Он прислонился к стене, поглядывая на своих людей возле бочки с водой. Теперь они хотя бы общались. Шутили. Смеялись. По вечерам вместе выпивали. Буреотец, он и не думал, что будет радоваться, когда те, кем он командует, отправятся пьянствовать.
– Мне не понравились их лица, – сказала Сил, сидевшая у Каладина на плече. – Мрачные.
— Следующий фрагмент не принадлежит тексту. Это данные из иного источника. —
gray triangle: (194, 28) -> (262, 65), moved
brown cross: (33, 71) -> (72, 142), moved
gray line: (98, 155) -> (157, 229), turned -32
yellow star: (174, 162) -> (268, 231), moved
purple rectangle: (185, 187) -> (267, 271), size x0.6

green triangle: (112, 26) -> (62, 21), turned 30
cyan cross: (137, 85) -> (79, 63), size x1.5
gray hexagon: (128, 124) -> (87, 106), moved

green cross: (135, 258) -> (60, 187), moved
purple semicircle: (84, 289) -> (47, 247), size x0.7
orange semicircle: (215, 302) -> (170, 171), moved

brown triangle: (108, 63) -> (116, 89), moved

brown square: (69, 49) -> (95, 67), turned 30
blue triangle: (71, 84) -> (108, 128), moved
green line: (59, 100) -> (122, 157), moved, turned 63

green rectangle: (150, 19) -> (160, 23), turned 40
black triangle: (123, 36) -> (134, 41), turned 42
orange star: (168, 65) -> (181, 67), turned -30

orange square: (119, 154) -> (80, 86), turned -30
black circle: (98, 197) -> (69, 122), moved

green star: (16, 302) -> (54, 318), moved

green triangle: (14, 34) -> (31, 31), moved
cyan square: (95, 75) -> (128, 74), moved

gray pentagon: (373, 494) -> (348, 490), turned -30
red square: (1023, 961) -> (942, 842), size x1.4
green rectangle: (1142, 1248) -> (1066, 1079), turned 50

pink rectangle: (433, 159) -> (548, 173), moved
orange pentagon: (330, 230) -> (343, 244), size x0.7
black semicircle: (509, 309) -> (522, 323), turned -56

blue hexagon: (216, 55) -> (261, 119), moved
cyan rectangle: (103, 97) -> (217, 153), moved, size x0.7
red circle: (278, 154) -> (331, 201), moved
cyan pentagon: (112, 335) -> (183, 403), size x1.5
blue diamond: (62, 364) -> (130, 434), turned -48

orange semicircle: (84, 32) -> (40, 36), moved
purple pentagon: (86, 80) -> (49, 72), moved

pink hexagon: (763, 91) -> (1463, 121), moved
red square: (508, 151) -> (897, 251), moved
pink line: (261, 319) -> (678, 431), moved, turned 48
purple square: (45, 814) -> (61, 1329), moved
Как грозовые тучи. Я не слышала, о чем они говорили, – слишком поздно их заметила. Но мне они не нравятся, особенно этот Ламарил.
Каладин медленно кивнул.
– Ты ему тоже не доверяешь? – спросила Сил.
– Он светлоглазый.
Этого хватало.
– Значит, мы…
– Значит, мы ничего не будем делать, – отрезал Каладин. – Я смогу лишь предпринять ответный ход. А если потрачу все силы на тревогу о том, что они могут устроить, то не сумею решить проблемы, которые сейчас гораздо важнее.
Он не стал говорить вслух о том, что тревожило его по-настоящему. Если Газ или Ламарил решит, что Каладин должен умереть, он вряд ли сможет как-то им помешать. Да, мостовиков редко казнили за иные преступления, нежели отказ бежать с мостом. Но даже в «честном» войске Амарама ходили слухи о фальшивых обвинениях и подтасованных уликах. В недисциплинированном, едва управляемом лагере Садеаса никто и глазом не моргнет, если Каладина – раба с клеймом «шаш» на лбу – подвесят по какому-нибудь расплывчатому обвинению. Они бросят его умирать во время Великой бури, умыв руки, и заявят, что Буреотец сам решил его судьбу.
Каладин выпрямился и пошел к той части склада, где работали плотники. Ремесленники и их подмастерья старательно выстругивали длинные заготовки для копий, мостов, столбов или мебели.